Le Château d'Oria est un monument national. Compte tenu de l'importance stratégique du territoire d'Oria (qui séparait souvent les territoires byzantins de ceux des Goths avec différentes nuances de domination), même sans preuves archéologiques, il faut supposer l'existence d'un premier noyau fortifié dès le Haut Moyen Âge. Plus tard (XIe siècle), il doit y avoir eu une forme de défense/contrôle de la ville et du territoire réalisée par les Normands qui inféodèrent la ville. La tour carrée fait probablement référence à ce premier noyau du château, qui fut ensuite en partie incorporé à des structures d'époques ultérieures. Le manoir a subi de nombreuses modifications à l'époque de Frédéric II le Souabe (1225-1233), au point qu'il est généralement appelé le « castello svevo » ; certaines sources locales disent que "Stupor mundi" a lui-même construit le château, en réalité il est plus réaliste de penser que Frédéric II l'a agrandi et l'a modifié en fonction des nouveaux besoins de résidence : en effet on sait qu'à l'occasion de son mariage avec Yolande de Brienne a accueilli de nombreux invités d'honneur[4]. D'autres modifications importantes ont été réalisées à l'époque angevine à laquelle appartiennent les tours cylindriques dites du salto et du cavaliere. Le donjon normand-souabe d'origine a été fortement réadapté, comme l'ensemble de la structure, également au cours des XVe et XVIe siècles, en l'adaptant aux nouveaux besoins défensifs, nés de l'adoption des armes à feu, et en l'équipant ainsi de nombreuses canonnières dans certaines régions, encore visible aujourd'hui. Enfin, il fit l'objet d'ajouts, de restaurations et de reconstructions entre les XIXe et XXe siècles : en 1897, le château fut dévasté par le cyclone qui frappa la ville d'Oria.
À de nombreuses reprises, le château dut résister à des sièges, comme celui de Manfred de Sicile, ou aux assauts de Jacopo Caldora (1433), Pietro de Paz (1504) qui ne parvinrent pas à prendre la forteresse. Outre les invités au mariage de l'empereur Frédéric II, le château a également accueilli la reine Marie d'Enghien (1407), son mari Ladislas Ier roi de Naples (1414), la princesse Isabelle de Tarente et le roi Ferrante d'Aragon (1447) ; un épisode très important pour l'époque est le départ d'Alphonse II de Naples d'Oria pour libérer Otrante des Turcs (1480).

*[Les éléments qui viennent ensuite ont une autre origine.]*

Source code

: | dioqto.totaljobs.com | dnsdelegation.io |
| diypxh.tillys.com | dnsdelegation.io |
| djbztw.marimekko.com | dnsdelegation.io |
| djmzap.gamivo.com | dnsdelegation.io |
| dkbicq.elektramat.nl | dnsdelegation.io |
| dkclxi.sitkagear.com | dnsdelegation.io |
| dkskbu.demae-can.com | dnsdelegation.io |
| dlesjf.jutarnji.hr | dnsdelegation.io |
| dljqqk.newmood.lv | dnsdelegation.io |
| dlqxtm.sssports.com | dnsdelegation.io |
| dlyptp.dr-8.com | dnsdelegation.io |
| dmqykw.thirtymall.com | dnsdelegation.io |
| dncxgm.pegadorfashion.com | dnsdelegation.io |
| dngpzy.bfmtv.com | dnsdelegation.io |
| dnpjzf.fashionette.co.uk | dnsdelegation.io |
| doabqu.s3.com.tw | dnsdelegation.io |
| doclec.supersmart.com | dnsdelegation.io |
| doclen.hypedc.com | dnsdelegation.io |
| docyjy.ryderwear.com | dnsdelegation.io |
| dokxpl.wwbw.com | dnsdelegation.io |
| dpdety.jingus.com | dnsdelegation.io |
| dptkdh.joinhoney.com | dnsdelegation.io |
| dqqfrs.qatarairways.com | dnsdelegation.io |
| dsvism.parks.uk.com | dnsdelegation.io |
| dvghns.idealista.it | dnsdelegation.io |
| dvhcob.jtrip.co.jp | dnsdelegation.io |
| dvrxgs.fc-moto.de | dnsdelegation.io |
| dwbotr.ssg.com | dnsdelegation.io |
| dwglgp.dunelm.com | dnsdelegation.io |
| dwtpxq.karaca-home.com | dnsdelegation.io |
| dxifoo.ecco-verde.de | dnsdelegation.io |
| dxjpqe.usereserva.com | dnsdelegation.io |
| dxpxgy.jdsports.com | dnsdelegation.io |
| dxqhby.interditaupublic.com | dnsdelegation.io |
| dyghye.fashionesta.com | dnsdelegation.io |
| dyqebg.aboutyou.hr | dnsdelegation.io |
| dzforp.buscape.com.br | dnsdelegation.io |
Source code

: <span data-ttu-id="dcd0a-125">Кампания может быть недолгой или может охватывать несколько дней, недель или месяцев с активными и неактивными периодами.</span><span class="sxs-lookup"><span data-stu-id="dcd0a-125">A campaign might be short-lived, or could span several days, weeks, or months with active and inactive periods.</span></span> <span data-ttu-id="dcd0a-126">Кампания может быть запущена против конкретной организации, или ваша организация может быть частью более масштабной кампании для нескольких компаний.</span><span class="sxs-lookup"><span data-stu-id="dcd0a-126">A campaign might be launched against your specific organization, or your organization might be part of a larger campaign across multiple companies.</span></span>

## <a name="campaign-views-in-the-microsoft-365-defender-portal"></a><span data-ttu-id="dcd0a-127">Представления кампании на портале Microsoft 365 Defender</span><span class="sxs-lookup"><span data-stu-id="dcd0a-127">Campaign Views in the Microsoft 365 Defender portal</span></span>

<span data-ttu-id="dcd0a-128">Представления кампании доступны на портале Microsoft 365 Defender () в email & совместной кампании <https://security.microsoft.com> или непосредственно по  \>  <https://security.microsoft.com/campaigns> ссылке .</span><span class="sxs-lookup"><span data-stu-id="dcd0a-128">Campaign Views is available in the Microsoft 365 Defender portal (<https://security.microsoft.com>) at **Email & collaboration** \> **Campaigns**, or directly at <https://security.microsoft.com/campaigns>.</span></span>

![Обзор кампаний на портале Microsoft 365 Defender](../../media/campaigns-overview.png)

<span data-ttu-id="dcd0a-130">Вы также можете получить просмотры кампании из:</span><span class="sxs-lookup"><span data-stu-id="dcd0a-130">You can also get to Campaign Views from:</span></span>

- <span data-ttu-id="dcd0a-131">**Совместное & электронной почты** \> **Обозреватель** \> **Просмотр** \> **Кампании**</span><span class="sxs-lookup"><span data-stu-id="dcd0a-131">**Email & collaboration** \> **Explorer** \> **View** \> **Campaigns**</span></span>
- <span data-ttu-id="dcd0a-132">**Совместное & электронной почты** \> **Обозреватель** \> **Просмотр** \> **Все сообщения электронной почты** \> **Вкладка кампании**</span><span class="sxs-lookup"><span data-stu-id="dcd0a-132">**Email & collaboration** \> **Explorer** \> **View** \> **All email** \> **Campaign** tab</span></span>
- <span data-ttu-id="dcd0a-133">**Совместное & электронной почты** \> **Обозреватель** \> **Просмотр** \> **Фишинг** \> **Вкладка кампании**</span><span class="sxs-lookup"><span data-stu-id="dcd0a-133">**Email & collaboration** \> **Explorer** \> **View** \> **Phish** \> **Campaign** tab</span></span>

Même ces derniers temps, elle a été une destination pour des personnalités et des érudits italiens et étrangers tels que : Marie-José de Belgique, Margaret du Royaume-Uni, le cardinal Eugène Tisserant, les princes de la maison de Habsbourg, l'historien allemand Theodor Mommsen, l'écrivain Paul Bourget, Ferdinand Gregorovius.
Le , la Commune d'Oria céda le Château à la famille Martini Carissimo, recevant en échange le Palais Martini, utilisé plus tard comme siège municipal. Les Martini Carissimo ont restauré le château avec l'aide de l'architecte Ceschi. En considération de l'effort réalisé par la famille Martini Carissimo, le roi d'Italie Victor-Emmanuel III a voulu conférer à cette famille, anciens comtes et patriciens de Bénévent, le titre de comtes de Castel d'Oria.
Statut actuel

Le , le château a été acheté par la société Borgo Ducale Srl des époux Romanin, qui ont réalisé d'impressionnants travaux de rénovation et de restauration. Ces travaux ont été soumis au contrôle du pouvoir judiciaire qui a imposé de petits changements qui ont ensuite été mis en œuvre.